Jak wszyscy wiemy, trendy w modzie zmieniają się co sezon. Są jednak takie elementy garderoby, które bez względu na to, ile lat już minęło, nigdy nie wyszły i pewnie nie wyjdą z mody, chociaż od czasu do czasu zostają zakopane w mrocznych odmętach szafy, to zawsze wracają w wielkim stylu. Odkąd Burberry uczynił z prochowca gwiazdę swoich kolekcji, stał się on jednym z tych ponadczasowych elementów garderoby, który chętnie gości jesienią na ulicach miast. Ostatnio Jennifer Lopez widziana była na Manhattanie w przepięknym trenczu.

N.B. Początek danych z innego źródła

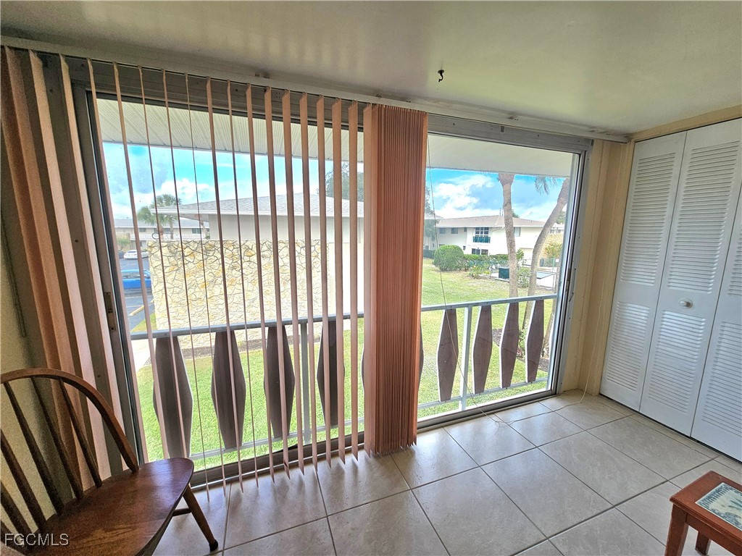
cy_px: 278
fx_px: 279
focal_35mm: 13
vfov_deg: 89.9
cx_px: 371
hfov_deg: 106.2
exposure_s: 1/286
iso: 64
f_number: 2.2
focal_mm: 2.2
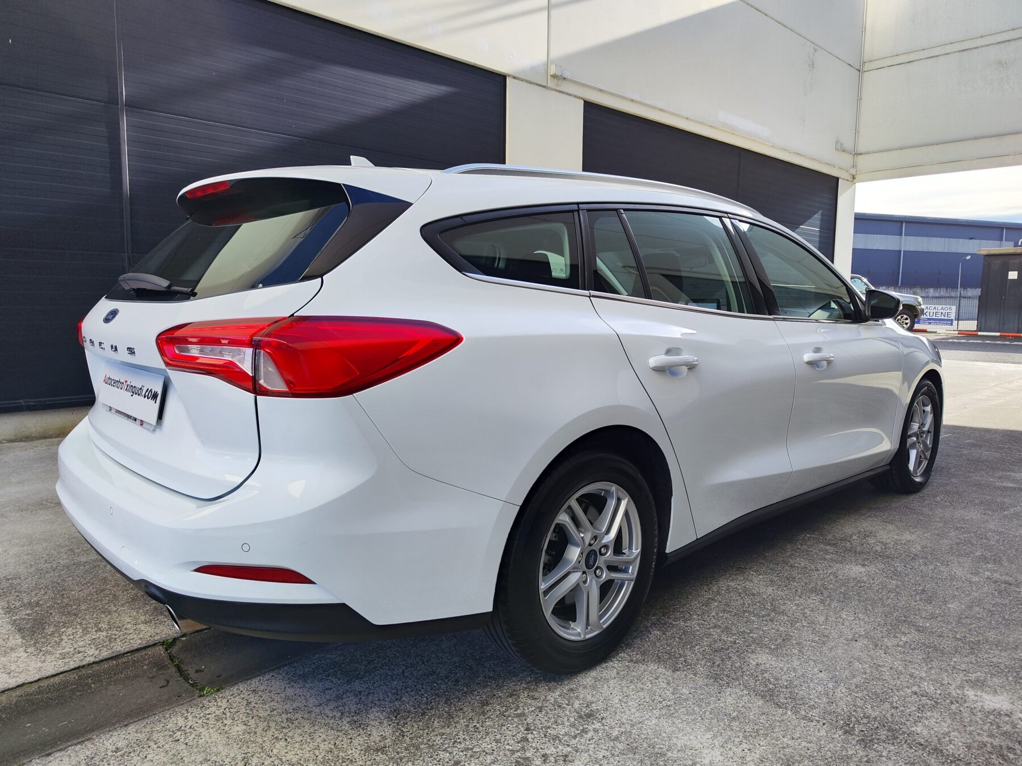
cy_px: 383
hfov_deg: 73.9
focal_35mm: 23
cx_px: 511
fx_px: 679
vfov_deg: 58.9
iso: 50
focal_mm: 7.01
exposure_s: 1/469
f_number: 1.69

Aby przekonać się, że ten rodzaj płaszcza niejedno ma imię, wystarczy sprawdzić stylizację piosenkarki.

Ten niezwykle spektakularny model pochodzący od marki Coach wprowadza nowy wymiar luksusu, nadając świeże spojrzenie w stronę klasyki wymieszanej z charakterną nutą awangardy, dzięki umieszczonym na nim grafikom autorstwa nieżyjącego już znanego artysty z Nowego Jorku, Jeana-Michela Basquiata. Koszt prochowca na oficjalnej stronie brandu to blisko 8 500 zł. Pod okryciem wierzchnim gwiazda zdecydowała się na prostotę w postaci czarnej koszulki i klasycznych niebieskich jeansów z wysokim stanem od Mother w cenie ponad 1000 zł. Elementy garderoby dopełniły oryginalne i ekskluzywne akcesoria. Do stroju Jennifer Lopez dobrała czarne, skórzane kozaki na gigantycznej szpilce od włoskiego domu mody Versace. Trzymając się tej samej barwy kolorystycznej, Amerykanka postawiła na najbardziej pożądaną torebkę na świecie. Chodzi o model Birkin od marki Hermes, który nie tylko ma długą listę oczekujących, ale i kosztuje niemało: blisko 34 500 zł. Swój outfit zwieńczyła brązowymi okularami przeciwsłonecznymi z dużymi szkłami od marki Fendi, których cena wynosi 1 524 zł.

Jennifer Lopez jest niekwestionowaną legendą, a powiedzenie, że kobieta jest jak wino, im starsza, tym wygląda lepiej sprawdza się w tym wypadku z całą pewnością.